Snowflake Surges 35% Premarket on Blowout Earnings and $6B AWS Deal

Snowflake shares rocketed more than 35% in premarket trading Thursday, Benzinga reported, after the cloud data company delivered a quarter that crushed Wall Street expectations and unveiled a landmark infrastructure commitment with Amazon Web Services.

A Quarter That Beat on Every Line

Snowflake’s first-quarter fiscal 2027 revenue reached $1.39 billion, a 33% jump from the same period a year ago. Analysts had penciled in $1.32 billion. The roughly $70 million beat was wide enough to shift sentiment sharply. Management moved quickly to raise its full-year product revenue target to $5.84 billion, implying 31% annual growth. CEO Sridhar Ramaswamy told investors the quarter represented a genuine turning point in the company’s AI monetisation story, not simply a narrative shift.

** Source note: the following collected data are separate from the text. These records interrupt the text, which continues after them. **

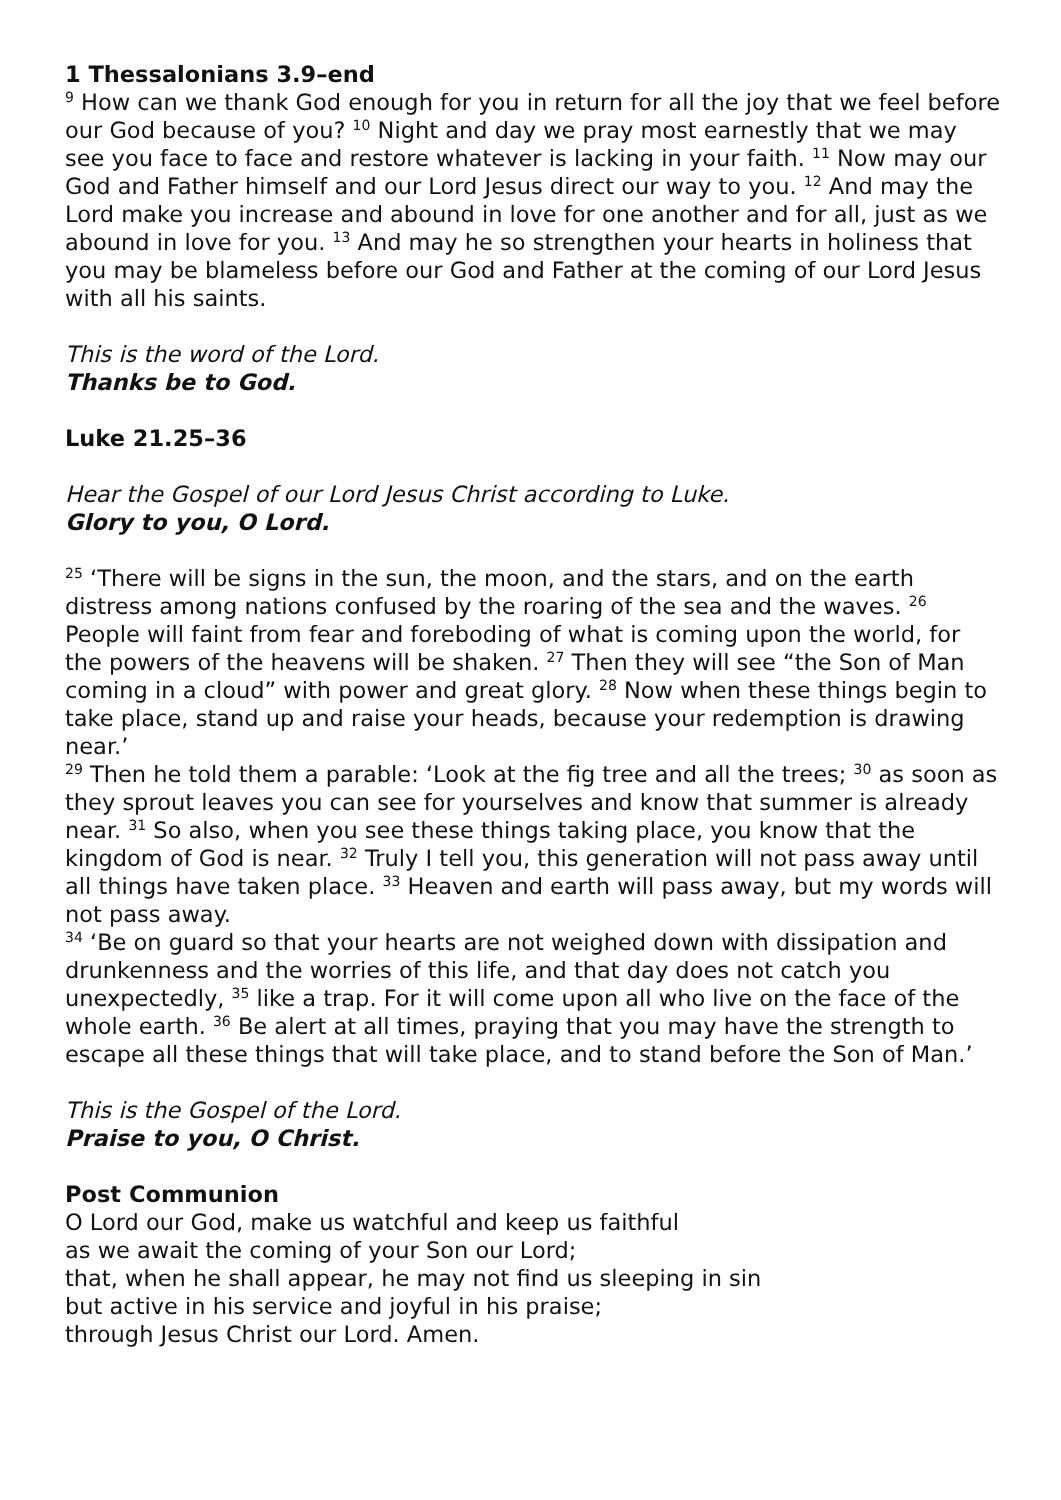1 Thessalonians 3.9–end
<sup>9</sup> How can we thank God enough for you in return for all the joy that we feel before our God because of you? <sup>10</sup> Night and day we pray most earnestly that we may see you face to face and restore whatever is lacking in your faith. <sup>11</sup> Now may our God and Father himself and our Lord Jesus direct our way to you. <sup>12</sup> And may the Lord make you increase and abound in love for one another and for all, just as we abound in love for you. <sup>13</sup> And may he so strengthen your hearts in holiness that you may be blameless before our God and Father at the coming of our Lord Jesus with all his saints.
This is the word of the Lord.
Thanks be to God.
Luke 21.25–36
Hear the Gospel of our Lord Jesus Christ according to Luke.
Glory to you, O Lord.
<sup>25</sup> ‘There will be signs in the sun, the moon, and the stars, and on the earth distress among nations confused by the roaring of the sea and the waves. <sup>26</sup> People will faint from fear and foreboding of what is coming upon the world, for the powers of the heavens will be shaken. <sup>27</sup> Then they will see “the Son of Man coming in a cloud” with power and great glory. <sup>28</sup> Now when these things begin to take place, stand up and raise your heads, because your redemption is drawing near.’
<sup>29</sup> Then he told them a parable: ‘Look at the fig tree and all the trees; <sup>30</sup> as soon as they sprout leaves you can see for yourselves and know that summer is already near. <sup>31</sup> So also, when you see these things taking place, you know that the kingdom of God is near. <sup>32</sup> Truly I tell you, this generation will not pass away until all things have taken place. <sup>33</sup> Heaven and earth will pass away, but my words will not pass away.
<sup>34</sup> ‘Be on guard so that your hearts are not weighed down with dissipation and drunkenness and the worries of this life, and that day does not catch you unexpectedly, <sup>35</sup> like a trap. For it will come upon all who live on the face of the whole earth. <sup>36</sup> Be alert at all times, praying that you may have the strength to escape all these things that will take place, and to stand before the Son of Man.’
This is the Gospel of the Lord.
Praise to you, O Christ.
Post Communion
O Lord our God, make us watchful and keep us faithful
as we await the coming of your Son our Lord;
that, when he shall appear, he may not find us sleeping in sin
but active in his service and joyful in his praise;
through Jesus Christ our Lord. Amen.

The $6 Billion Snowflake AWS Deal

Anchoring the bullish update was a freshly signed multi-year agreement with Amazon‘s AWS unit valued at $6 billion. The pact is structured to accelerate enterprise AI adoption while simultaneously reducing cloud compute costs for customers. Ramaswamy described Snowflake as the connective tissue running through modern corporate data operations. Two internal tools are driving that positioning. Cortex Code, which reached general availability in February, has already attracted more than 7,100 active accounts. Snowflake Intelligence is the second product deepening platform dependency for enterprise clients.

Background: A Stock Under Pressure Before Thursday

The surge arrives after a difficult stretch for SNOW. Heading into Thursday, the stock had shed roughly 20% year-to-date, badly underperforming the Nasdaq Composite’s near-15% gain over the same window. Over six months the decline was steeper still, approaching 30%. Investors had grown impatient waiting for AI spending across the enterprise sector to show up in actual vendor revenue rather than management commentary.

Margin Discipline Adds to the Bullish Case

Beyond revenue, Snowflake’s cost story impressed analysts. Non-GAAP operating margin widened by more than 300 basis points year-over-year to reach 12%. The company added just 17 net organic hires during the entire quarter, a deliberately lean approach to headcount. Full-year operating margin guidance was lifted to 13.5%. Chief Financial Officer Brian Robins called the shift in AI revenue opportunity a step-change rather than incremental progress. Patrick Moorhead, chief analyst at Moor Insights and Strategy, said the results could fundamentally re-rate how markets value data platform companies, arguing that improving unit economics now support the growth story structurally.